I saw the look on Adam’s face as we turned the corner, and braced myself for the inevitable three-year-old’s howl. But it never came. His face just crumbled, which was so much worse than the expected howl, and I could barely hear the agonized whisper, “But how will we make wishes, Mom?”
Adam had seen his father walking across the yard with the spreader as soon as we turned onto our street, and knew that the weed killer he had been spreading onto the lawn was official now. He also knew one of the things it was guaranteed to eradicate was dandelions. Beautiful, yellow dandelions that popped their color against the bright green lawn, proof that the spring we’d waited so patiently for all winter and was finally here—had suddenly become the enemy.

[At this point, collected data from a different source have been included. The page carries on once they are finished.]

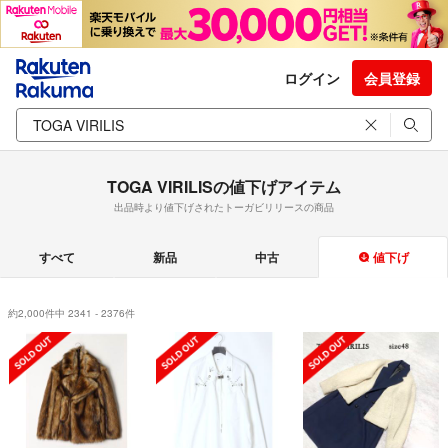
ログイン
会員登録
TOGA VIRILISの値下げアイテム
出品時より値下げされたトーガビリリースの商品
すべて
新品
中古
値下げ
約2,000件中 2341 - 2376件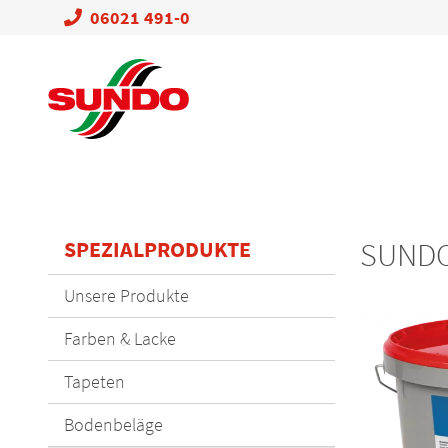
06021 491-0
SPEZIALPRODUKTE
SUNDO
Navigation
Unsere Produkte
überspringen
Farben & Lacke
Tapeten
Bodenbeläge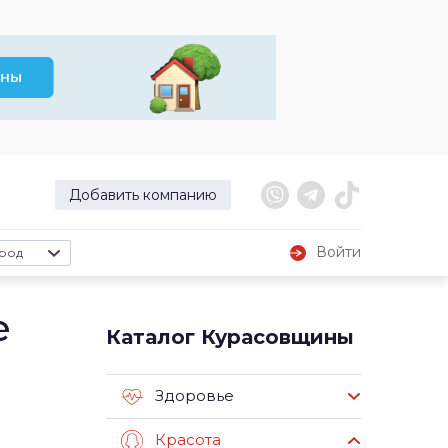
Добавить компанию
Войти
род
е
Каталог Курасовщины
Здоровье
Красота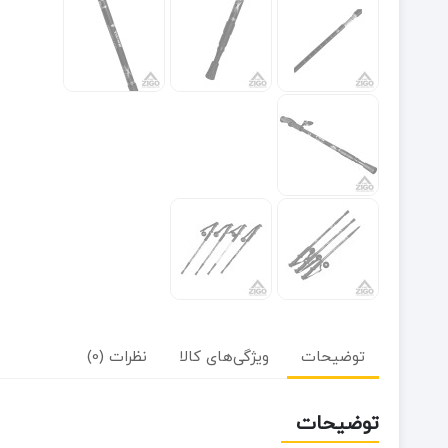
توضیحات
ویژگی‌های کالا
نظرات (0)
توضیحات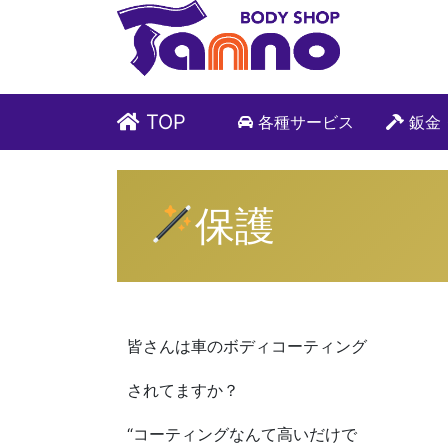
TOP
各種サービス
鈑金
保護
皆さんは車のボディコーティング
されてますか？
“コーティングなんて高いだけで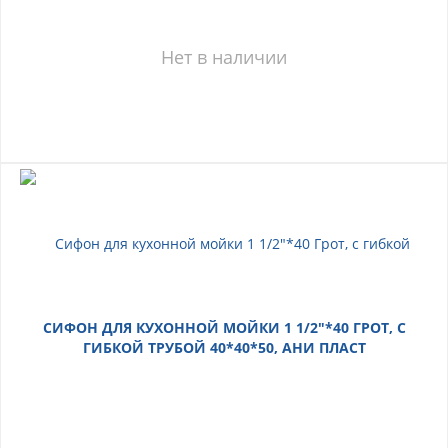
Нет в наличии
СИФОН ДЛЯ КУХОННОЙ МОЙКИ 1 1/2"*40 ГРОТ, С
ГИБКОЙ ТРУБОЙ 40*40*50, АНИ ПЛАСТ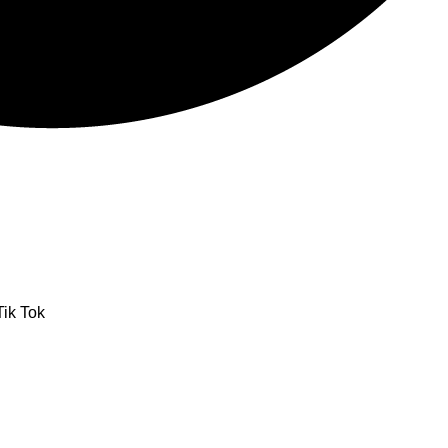
ik Tok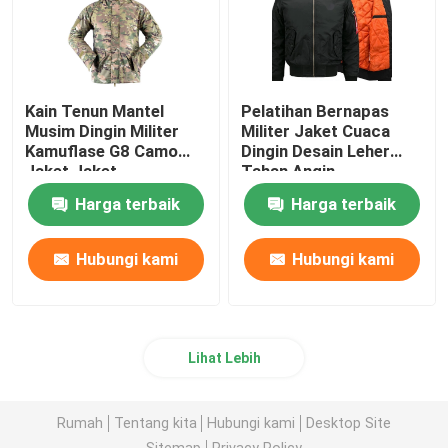
Kain Tenun Mantel
Pelatihan Bernapas
Musim Dingin Militer
Militer Jaket Cuaca
Kamuflase G8 Camo
Dingin Desain Leher
Jaket Jaket
Tahan Angin
Harga terbaik
Harga terbaik
Hubungi kami
Hubungi kami
Lihat Lebih
Rumah
Tentang kita
Hubungi kami
Desktop Site
Sitemap
Privacy Policy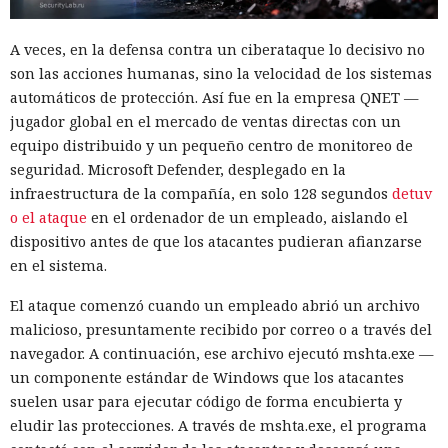
A veces, en la defensa contra un ciberataque lo decisivo no
son las acciones humanas, sino la velocidad de los sistemas
automáticos de protección. Así fue en la empresa QNET —
jugador global en el mercado de ventas directas con un
equipo distribuido y un pequeño centro de monitoreo de
seguridad. Microsoft Defender, desplegado en la
infraestructura de la compañía, en solo 128 segundos
detuv
o el ataque
en el ordenador de un empleado, aislando el
dispositivo antes de que los atacantes pudieran afianzarse
en el sistema.
El ataque comenzó cuando un empleado abrió un archivo
malicioso, presuntamente recibido por correo o a través del
navegador. A continuación, ese archivo ejecutó mshta.exe —
un componente estándar de Windows que los atacantes
suelen usar para ejecutar código de forma encubierta y
eludir las protecciones. A través de mshta.exe, el programa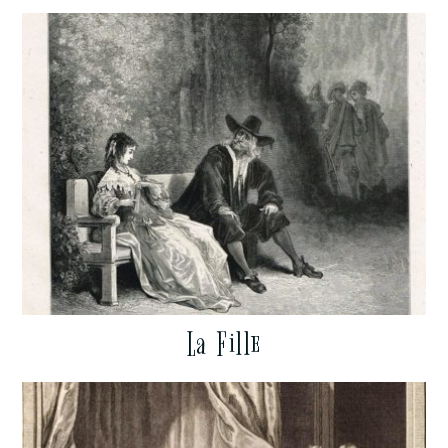
La Fille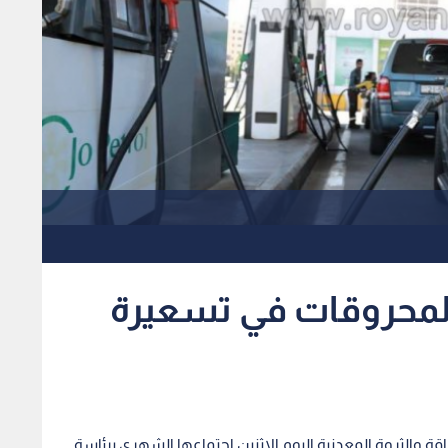
المحروقات في تسعيرة
 والثروة المعدنية اليوم الاثنين اجتماعها الشهري برئاسة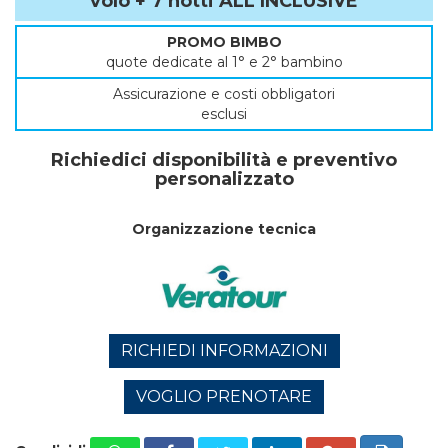
volo + 7 notti ALL INCLUSIVE
PROMO BIMBO
quote dedicate al 1° e 2° bambino
Assicurazione e costi obbligatori
esclusi
Richiedici disponibilità e preventivo
personalizzato
Organizzazione tecnica
RICHIEDI INFORMAZIONI
VOGLIO PRENOTARE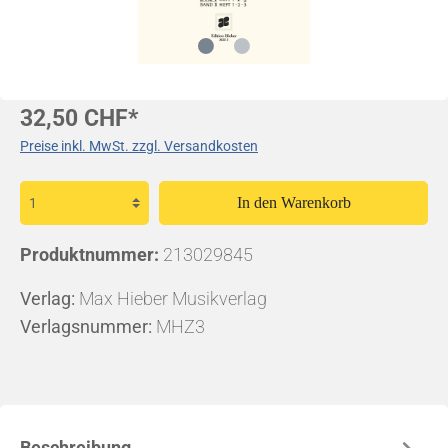
32,50 CHF*
Preise inkl. MwSt. zzgl. Versandkosten
In den Warenkorb
Produktnummer:
213029845
Verlag:
Max Hieber Musikverlag
Verlagsnummer:
MHZ3
Beschreibung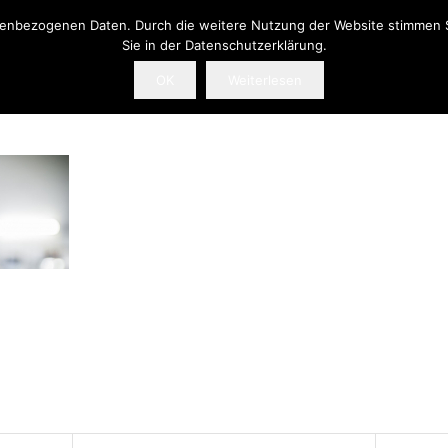
onenbezogenen Daten. Durch die weitere Nutzung der Website stimmen 
Sie in der Datenschutzerklärung.
OK
Weiterlesen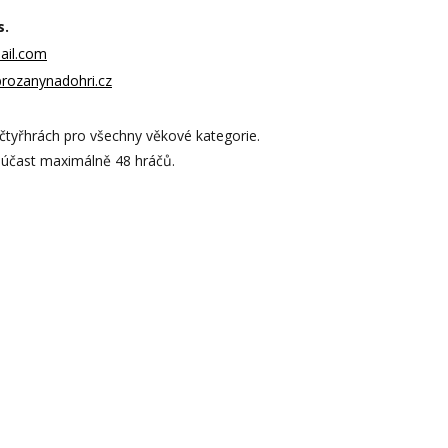
s.
ail.com
brozanynadohri.cz
 čtyřhrách pro všechny věkové kategorie.
 účast maximálně 48 hráčů.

All I could offer my son was the consolation that I agreed with his assessment of the situation. I love dandelions, too, always have, since my earliest childhood memories of making clover necklaces with my sisters in a cushiony bed of yellow dandelions in the orchard next to our grandfather’s house.

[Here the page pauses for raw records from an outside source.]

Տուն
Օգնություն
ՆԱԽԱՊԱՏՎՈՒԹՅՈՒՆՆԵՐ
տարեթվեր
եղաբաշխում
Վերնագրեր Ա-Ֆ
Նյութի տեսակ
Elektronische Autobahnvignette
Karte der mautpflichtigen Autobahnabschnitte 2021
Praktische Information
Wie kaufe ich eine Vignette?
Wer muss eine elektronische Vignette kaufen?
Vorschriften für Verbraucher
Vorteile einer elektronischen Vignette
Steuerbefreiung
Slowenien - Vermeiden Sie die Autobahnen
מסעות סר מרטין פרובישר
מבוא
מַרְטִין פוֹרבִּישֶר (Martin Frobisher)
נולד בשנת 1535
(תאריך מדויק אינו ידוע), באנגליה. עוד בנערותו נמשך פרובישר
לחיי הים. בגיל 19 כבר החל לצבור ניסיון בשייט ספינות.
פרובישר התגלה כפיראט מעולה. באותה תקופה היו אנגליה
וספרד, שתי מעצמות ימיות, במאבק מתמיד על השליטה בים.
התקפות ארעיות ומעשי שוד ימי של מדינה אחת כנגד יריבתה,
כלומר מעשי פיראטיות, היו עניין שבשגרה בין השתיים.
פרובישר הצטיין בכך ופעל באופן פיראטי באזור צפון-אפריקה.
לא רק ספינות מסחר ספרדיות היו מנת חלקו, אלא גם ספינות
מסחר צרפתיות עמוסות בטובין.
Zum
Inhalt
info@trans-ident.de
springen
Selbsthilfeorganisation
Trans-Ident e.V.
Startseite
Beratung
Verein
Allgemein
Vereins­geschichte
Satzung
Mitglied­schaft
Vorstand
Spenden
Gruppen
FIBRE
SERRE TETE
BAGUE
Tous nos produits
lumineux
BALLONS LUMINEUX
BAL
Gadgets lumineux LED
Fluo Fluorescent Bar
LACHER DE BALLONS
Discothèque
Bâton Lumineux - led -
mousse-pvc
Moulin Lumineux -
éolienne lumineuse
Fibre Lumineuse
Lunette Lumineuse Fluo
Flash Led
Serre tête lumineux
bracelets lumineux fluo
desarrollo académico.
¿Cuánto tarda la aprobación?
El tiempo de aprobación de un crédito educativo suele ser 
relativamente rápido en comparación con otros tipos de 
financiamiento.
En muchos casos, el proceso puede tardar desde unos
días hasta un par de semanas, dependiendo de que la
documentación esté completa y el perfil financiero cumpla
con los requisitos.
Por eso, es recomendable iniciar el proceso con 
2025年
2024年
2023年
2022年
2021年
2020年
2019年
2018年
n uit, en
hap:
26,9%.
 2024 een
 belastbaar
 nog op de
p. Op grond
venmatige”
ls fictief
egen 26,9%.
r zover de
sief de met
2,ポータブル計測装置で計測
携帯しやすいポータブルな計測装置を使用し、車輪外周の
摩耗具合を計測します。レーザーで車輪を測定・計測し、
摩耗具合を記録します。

I loved them even more now, because three-year-old Adam picked them and ceremoniously brought them to me to put in a tiny vase on the windowsill so I could have the bright yellow offerings to look as I washed dishes. And, by the way, he was going to marry me when he grew up. That was always part of the strawberry stained mouth’s proclamation as he climbed the back steps to bring me my day’s dandelions.
Adam’s main concern was for the “puffers”—the long-stemmed dandelion wish-makers we picked once the yellow was gone. They were sacred because they came from our very own yard, the best place we could ever make wishes, the surest location if you wanted the wishes to come true. I had fashioned those tales and watched his eyes light up with the promise my words instilled in his heart. And now, the garden of promises was going to disappear.
I had tried to persuade my husband, John, to join me in the conspiracy, to be the one guy in the neighborhood who didn’t buckle to the pressure to have a perfectly green yard, free of the yellow culprits that every self-respecting homeowner knew were to be done away with.
But his even-paced, slow march back and forth across the yard was proof of the fact that I’d lost the argument. Our puffer wishes would have to be made outside our home boundaries, from dandelions left to proliferate in the common ground behind our yard.
How could those wishes possibly matter?
Adam trudged wearily up the driveway unable to speak to his father, his head down and his heart broken. He went into the backyard to drown his sorrow in the bounty sure to be found in the strawberry patch.
And I heard him whoop. That’s the only word that applies to the scream that came from his pudgy little three-year-old body.
“Mommy, come see!” he screamed as I raced to the gate. There, in the farthest corner of the yard, was the most glorious sight my eyes had ever been blessed to see. John had pegged off a large square of our yard, and carefully drawn string around the space to keep it Adam’s own private sanctuary. Free from weed killer, open to any dandelions that cared to make it their home, certainly the best place in the world to grow guaranteed wish-producing puffers.
My heart swelled with love for the father of my children who knew my soul so very well, and who cared for that soul so tenderly.
A little post-script to the story, if I may. Adam is now 41, the father of two girls with imaginations as big as the moon. In the very back corner of their yard stands a short picket-fenced square of land where dandelions and baby bunnies and dreams of every sort are welcomed.
I couldn’t have asked for a happier ending.